We did a little shopping. Rymans had a very good offer on the albums that Bill uses to display the photos that he prints.

We bought sausages from the excellent sausage shop - the Tunbridge Wells sausage with nutmeg is delicious; we bought some last time we were there in October. We also bought a gluten free length of sausage made from a South African recipe.

Then it was time to go to the hospital. I didn't like the ward as much as Buckland Ward which I got to know well. Uncle Billy, though has a really good situation at the end of a long narrow ward, in a big bay window, and he looked really very well.
He smiled a lot and his eyes were twinkling and he happily talked of his hospital experiences.
His legs are still large and very sore looking, but now have the strength to allow him some mobility whilst using a zimmer frame.

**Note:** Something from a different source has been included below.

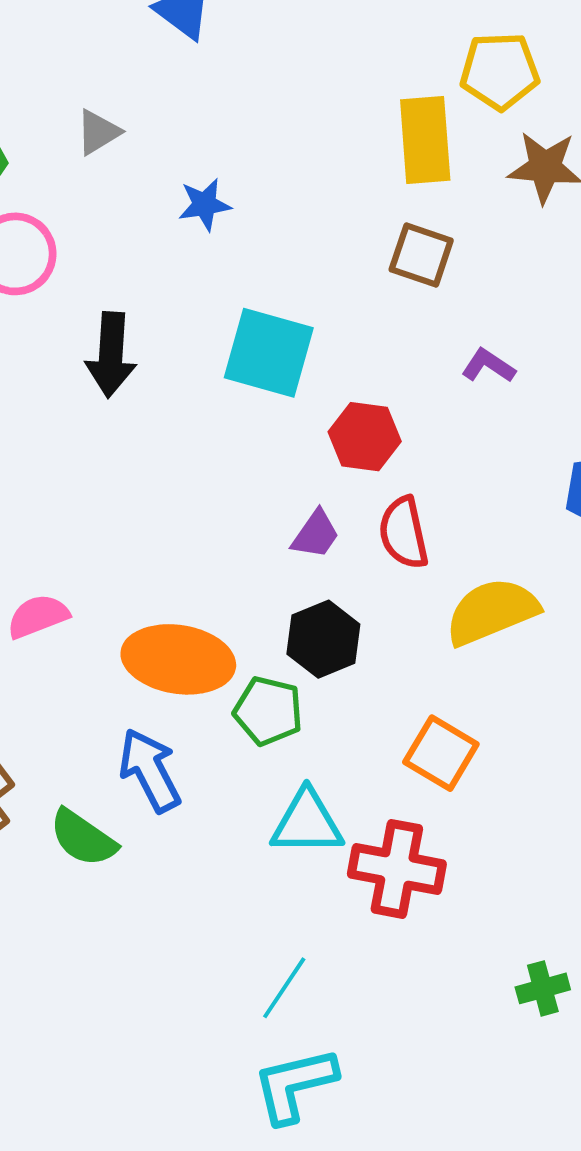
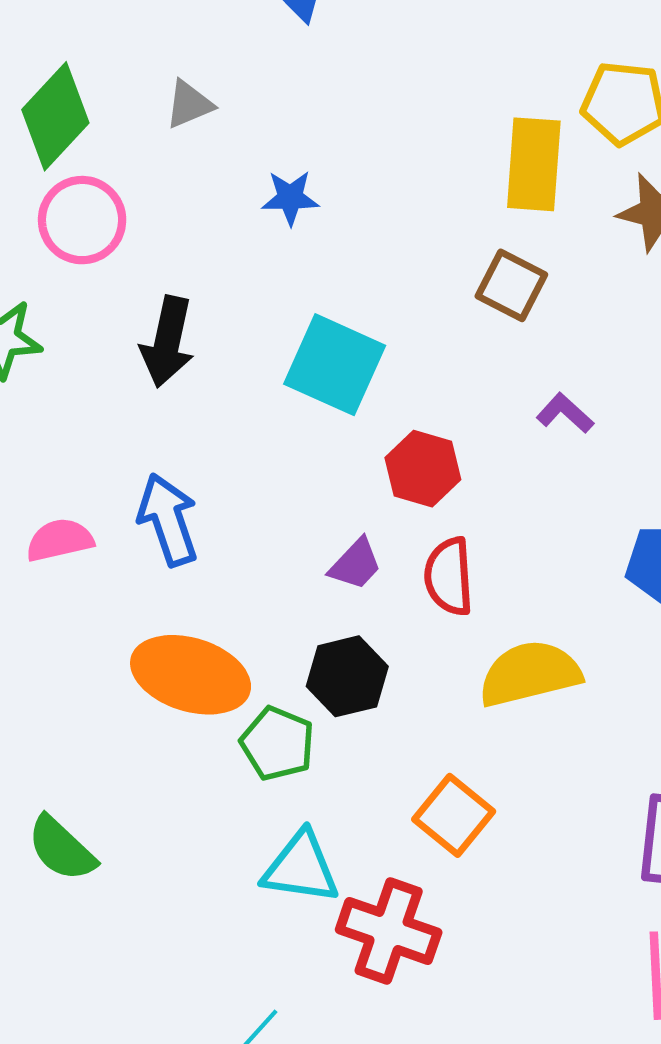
pink semicircle: (38, 616) -> (60, 540), moved
blue arrow: (150, 770) -> (168, 520), moved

Perhaps it is not a good thing that the physiotherapy department feel that there is little more they can offer him and have left him to practice on his own.
I am not sure what lies ahead. There is talk of him going home during next week and he is aware that he will find this hard. Alison has always thought it would be good if he could go to the cottage hospital for more physio and more general rehabilitaion and at last Uncle Billy agrees with her. But maybe this is not about to be offered.
Alison joined us for the last half hour of visiting.
Then the 3 of us went to the hospital restaurant - much better than at the East Surrey. We had eaten a good lunch and Alison was to meet up with some friends for a meal during the evning, so we had a drink and a little snack. I decided that the oaty flapjack might be tolerated by my body - although of course oats have gluten just as much as wheat.
We had a very pleasant hour and a half catching up with details of Alison's life and also her 2 brothers.
We left her to return to her Dad for the evening session of visiting and we drove back to Crawley. It didn't take too long despite the road to Tunbridge Wells being just about the most twisty that is known in these parts.

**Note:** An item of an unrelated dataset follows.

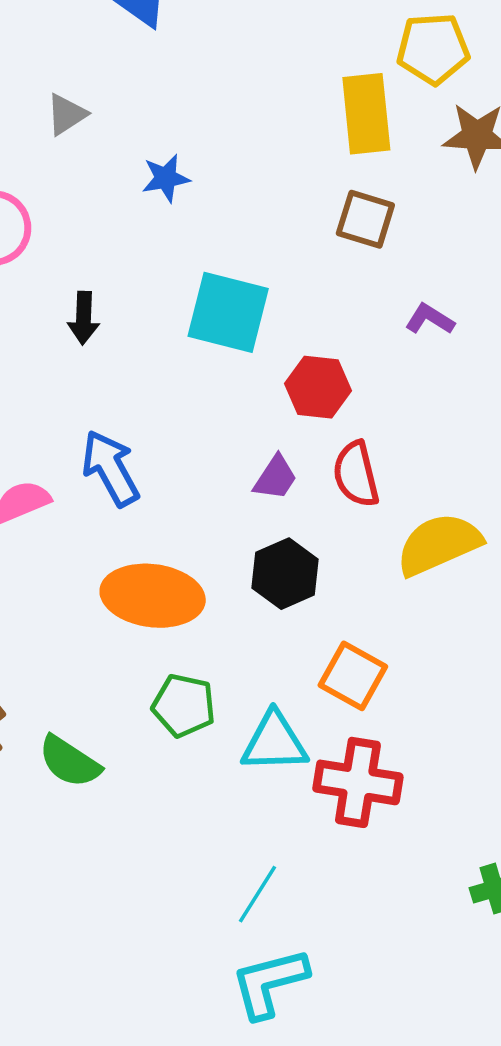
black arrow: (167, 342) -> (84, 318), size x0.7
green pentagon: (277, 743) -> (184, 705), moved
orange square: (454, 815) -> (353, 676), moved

I guess that on my 7th birthday I must have walked through this archway into Calverley Gardens. The gardens are central to a sort early garden city, designed by Decimus Burton.
I was treated to a late night for my birthday. Granny and Grandad took me to a band concert in the evening, having enjoyed an afternoon playing on the huge rocks on the common.
















The gardens are on a hillside forming a sort of natural arena with the bandstand at the heart.
I remember Granny singing her heart out - Land of Hope and Glory.





















There was much winter flowering heather. The contrast of the silver pussy willow against the purple heather was quite lovely.